TEXT UNDER STUDY:
--------------------------------
Analytical labels for how characters function
  • Every story has characters.
  • Not every character does the same job.
  • Character types = role, depth, change
  • Let's learn the vocabulary.
Four Big Questions
Ask these questions about a character...
  • 1. Role: Is this the main character, or do they push against the main character?
  • 2. Depth: Is this character complex or simple?
  • 3. Change: Does this character change inside, or stay the same?
  • 4. Template: Does this character match a familiar type?
  • Let's learn each one, starting with role.
Role: The Conflict Lens
Protagonist, Antagonist, or Neither?
  • Protagonist = the central character.
  • Antagonist = the character, group, or force that opposes the protagonist.
  • Neither = a supporting or minor character who is not central to the conflict.
  • Role is structural, not moral.
Depth of the Character: How Much Do They Develop?
Are they simple or complex?
  • Round = deep character with mixed feelings and complex motivations.
  • Flat = simple character with one side and little depth.
  • Flat Does NOT Mean Bad
Change: Does the Character Grow?
Does the character change inside?
--------------------------------
DATA EXTRACT:

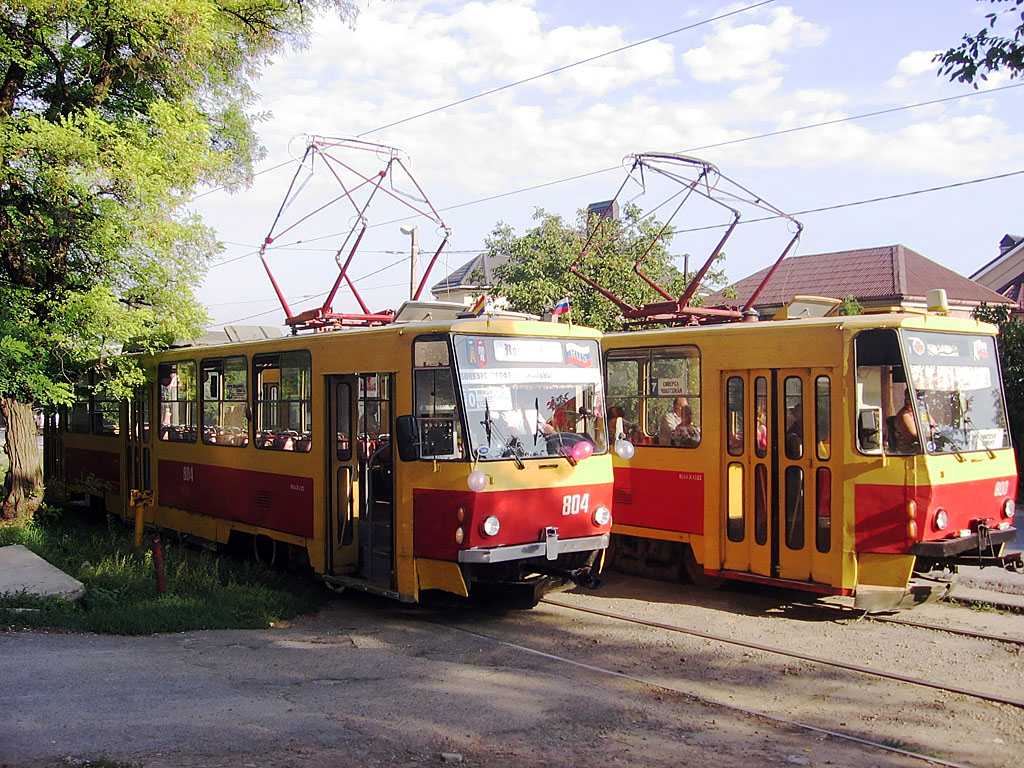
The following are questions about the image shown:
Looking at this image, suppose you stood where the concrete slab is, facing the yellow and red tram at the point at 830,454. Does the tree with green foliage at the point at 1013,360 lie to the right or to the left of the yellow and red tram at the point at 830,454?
left

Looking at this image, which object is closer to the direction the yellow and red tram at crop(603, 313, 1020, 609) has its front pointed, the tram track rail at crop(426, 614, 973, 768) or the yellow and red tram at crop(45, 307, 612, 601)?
the tram track rail

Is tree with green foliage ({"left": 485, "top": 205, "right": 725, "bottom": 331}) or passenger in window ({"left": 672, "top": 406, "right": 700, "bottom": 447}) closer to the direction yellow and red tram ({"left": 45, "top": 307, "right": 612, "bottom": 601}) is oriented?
the passenger in window

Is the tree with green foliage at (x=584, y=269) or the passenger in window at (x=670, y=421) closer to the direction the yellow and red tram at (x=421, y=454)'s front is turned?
the passenger in window

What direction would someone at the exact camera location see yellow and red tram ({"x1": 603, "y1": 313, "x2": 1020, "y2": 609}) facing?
facing the viewer and to the right of the viewer

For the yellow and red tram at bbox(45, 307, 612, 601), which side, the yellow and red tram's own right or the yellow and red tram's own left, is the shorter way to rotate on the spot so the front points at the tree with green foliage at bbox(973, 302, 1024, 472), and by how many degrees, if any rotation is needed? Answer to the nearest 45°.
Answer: approximately 90° to the yellow and red tram's own left

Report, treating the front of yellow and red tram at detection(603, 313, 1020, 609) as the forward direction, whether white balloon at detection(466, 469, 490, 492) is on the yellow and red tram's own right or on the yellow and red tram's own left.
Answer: on the yellow and red tram's own right

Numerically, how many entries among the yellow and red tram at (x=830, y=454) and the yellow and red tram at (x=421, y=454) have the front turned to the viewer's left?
0

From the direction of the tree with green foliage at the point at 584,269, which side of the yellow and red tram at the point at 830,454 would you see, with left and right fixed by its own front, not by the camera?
back

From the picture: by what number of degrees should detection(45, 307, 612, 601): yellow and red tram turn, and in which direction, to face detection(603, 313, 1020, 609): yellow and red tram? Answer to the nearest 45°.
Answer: approximately 45° to its left

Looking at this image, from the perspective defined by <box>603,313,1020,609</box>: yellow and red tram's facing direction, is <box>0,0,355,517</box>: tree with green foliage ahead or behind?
behind

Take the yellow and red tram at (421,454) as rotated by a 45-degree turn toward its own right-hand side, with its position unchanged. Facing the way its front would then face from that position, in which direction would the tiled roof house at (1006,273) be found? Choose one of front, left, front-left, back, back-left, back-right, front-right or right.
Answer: back-left
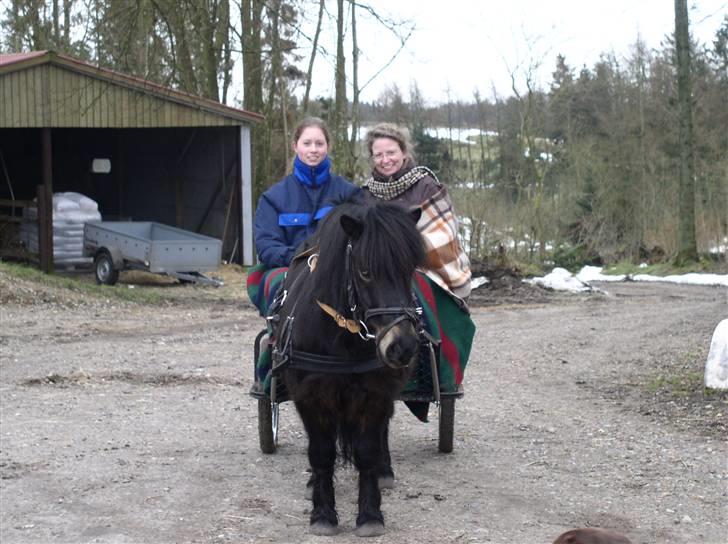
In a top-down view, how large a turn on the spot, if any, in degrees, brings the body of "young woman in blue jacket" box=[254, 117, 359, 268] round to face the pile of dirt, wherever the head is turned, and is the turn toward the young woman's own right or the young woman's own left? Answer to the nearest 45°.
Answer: approximately 180°

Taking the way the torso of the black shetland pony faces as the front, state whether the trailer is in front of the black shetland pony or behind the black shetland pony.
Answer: behind

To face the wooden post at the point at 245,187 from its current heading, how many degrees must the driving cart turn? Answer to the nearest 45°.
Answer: approximately 180°

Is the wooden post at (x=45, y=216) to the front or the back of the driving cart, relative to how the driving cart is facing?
to the back

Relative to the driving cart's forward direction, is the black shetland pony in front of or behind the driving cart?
in front

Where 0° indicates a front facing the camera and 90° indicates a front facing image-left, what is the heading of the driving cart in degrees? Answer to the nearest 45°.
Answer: approximately 0°

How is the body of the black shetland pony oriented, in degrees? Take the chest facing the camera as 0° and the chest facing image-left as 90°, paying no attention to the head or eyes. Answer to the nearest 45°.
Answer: approximately 0°

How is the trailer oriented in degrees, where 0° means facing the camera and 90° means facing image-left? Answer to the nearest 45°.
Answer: approximately 315°

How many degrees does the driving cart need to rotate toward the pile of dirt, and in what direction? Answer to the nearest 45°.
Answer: approximately 180°

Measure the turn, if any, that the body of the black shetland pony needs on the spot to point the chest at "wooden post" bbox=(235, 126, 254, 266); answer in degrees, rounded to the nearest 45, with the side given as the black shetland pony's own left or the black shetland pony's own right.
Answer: approximately 180°
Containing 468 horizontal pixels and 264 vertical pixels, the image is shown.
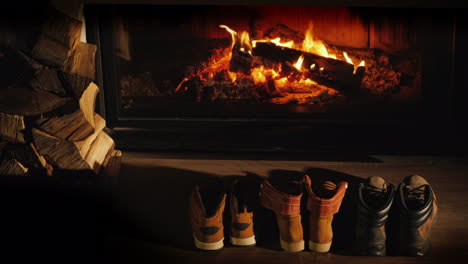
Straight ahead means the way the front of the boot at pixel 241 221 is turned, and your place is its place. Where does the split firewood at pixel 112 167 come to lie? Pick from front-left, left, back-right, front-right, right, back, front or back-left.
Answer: front-left

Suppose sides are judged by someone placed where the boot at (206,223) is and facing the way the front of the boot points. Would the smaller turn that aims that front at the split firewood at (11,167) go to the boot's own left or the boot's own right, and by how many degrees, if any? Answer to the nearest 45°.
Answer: approximately 45° to the boot's own left

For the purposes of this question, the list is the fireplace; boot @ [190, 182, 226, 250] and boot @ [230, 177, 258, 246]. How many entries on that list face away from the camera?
2

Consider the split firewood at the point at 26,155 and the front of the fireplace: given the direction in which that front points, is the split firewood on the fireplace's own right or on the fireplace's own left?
on the fireplace's own right

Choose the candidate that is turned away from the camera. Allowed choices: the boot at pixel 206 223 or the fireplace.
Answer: the boot

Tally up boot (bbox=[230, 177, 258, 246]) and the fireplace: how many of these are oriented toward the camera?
1

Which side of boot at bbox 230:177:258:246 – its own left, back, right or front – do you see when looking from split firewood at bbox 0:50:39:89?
left

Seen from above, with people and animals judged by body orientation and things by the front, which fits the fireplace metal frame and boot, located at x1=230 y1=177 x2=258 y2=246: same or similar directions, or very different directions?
very different directions

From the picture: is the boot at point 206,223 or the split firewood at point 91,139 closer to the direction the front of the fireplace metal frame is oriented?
the boot

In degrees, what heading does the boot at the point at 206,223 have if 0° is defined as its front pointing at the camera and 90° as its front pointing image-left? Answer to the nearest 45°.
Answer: approximately 180°

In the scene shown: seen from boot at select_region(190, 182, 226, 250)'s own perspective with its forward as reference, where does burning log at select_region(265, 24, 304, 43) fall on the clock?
The burning log is roughly at 1 o'clock from the boot.

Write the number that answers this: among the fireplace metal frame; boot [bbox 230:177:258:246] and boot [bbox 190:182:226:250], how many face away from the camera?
2

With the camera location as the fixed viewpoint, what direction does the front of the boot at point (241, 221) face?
facing away from the viewer

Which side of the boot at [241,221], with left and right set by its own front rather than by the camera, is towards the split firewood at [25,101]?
left
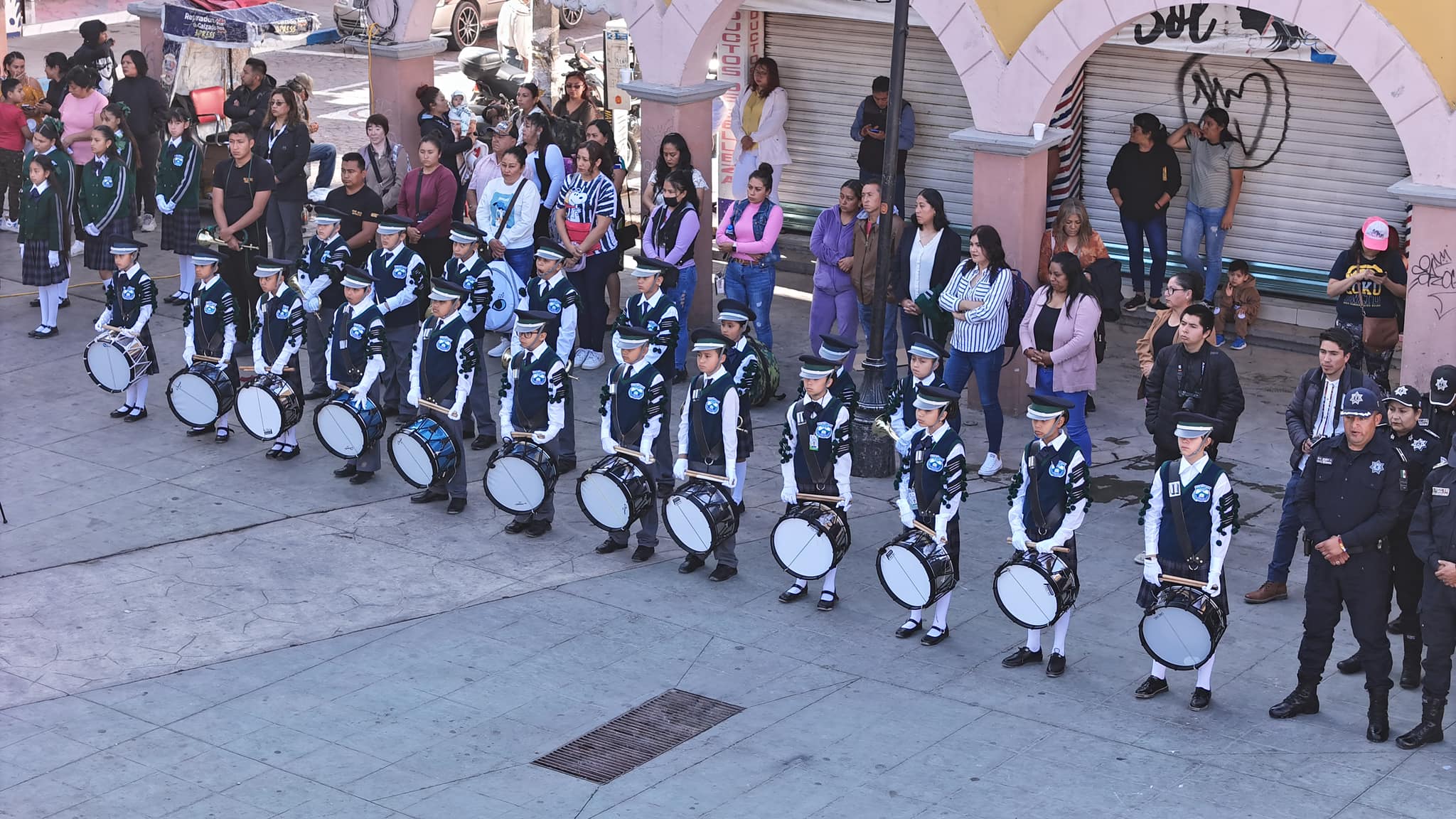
--------------------------------
EXERCISE INSTRUCTIONS:
**1.** List the four labels that the Four Big Questions in the text on character types use to examine a character.
**2.** Continue the text on character types from its last line, keeping the same slide-style headings and bullets.

EXPECTED OUTPUTS:
**1.** Role, Depth, Change, Template

**2.**
  • Dynamic character = learns an important lesson and has a clear inner shift.
  • Static character = stays basically the same through the story.
  • Static characters can still act, struggle, fail, or succeed.
Template: Stock Character or Original?
Is the character recognizable from other stories?
  • Stock character = a familiar character pattern
  • Examples
  • The fairy godmother, the corrupt sheriff or official, the mean bully, the wise grandparent, the bumbling sidekick
  • Original character = does NOT clearly fit a familiar template.
  • Most characters are not labeled stock unless the template is obvious.
Don't Get Tricked!
  • Mix-Up 1: Round and dynamic measure different things.
  • Round = depth at any moment. Dynamic = change over time. A character can be round AND static, or flat AND dynamic.
  • Mix-Up 2: An antagonist is NOT always a villain.
  • A loving parent blocking a risky dream is an antagonist. They just need to oppose the protagonist.
  • Mix-Up 3: Static does NOT mean flat.
  • Static = does not change. Flat = lacks depth. A round character can also be static.
Putting It All Together
  • Dara had wanted to be a doctor since she was seven. But this year her chemistry grade fell apart, and she started to wonder if she was fooling herself. Her older brother told her she was just scared. Dara knew he was right. She also knew she could walk away and no one would blame her. Instead, she signed up for tutoring. By the end of the semester she had pulled the grade up to a solid B, and she had decided something else: she did not want to be a doctor because other people expected it. She wanted it because she did.
  • Role: Dara is the protagonist.
  • Depth: Dara is round.
  • Change: Dara is dynamic.
  • Template: Dara is an original character.

Reading Passage

Students flip between this passage and the review questions

"For Real This Time"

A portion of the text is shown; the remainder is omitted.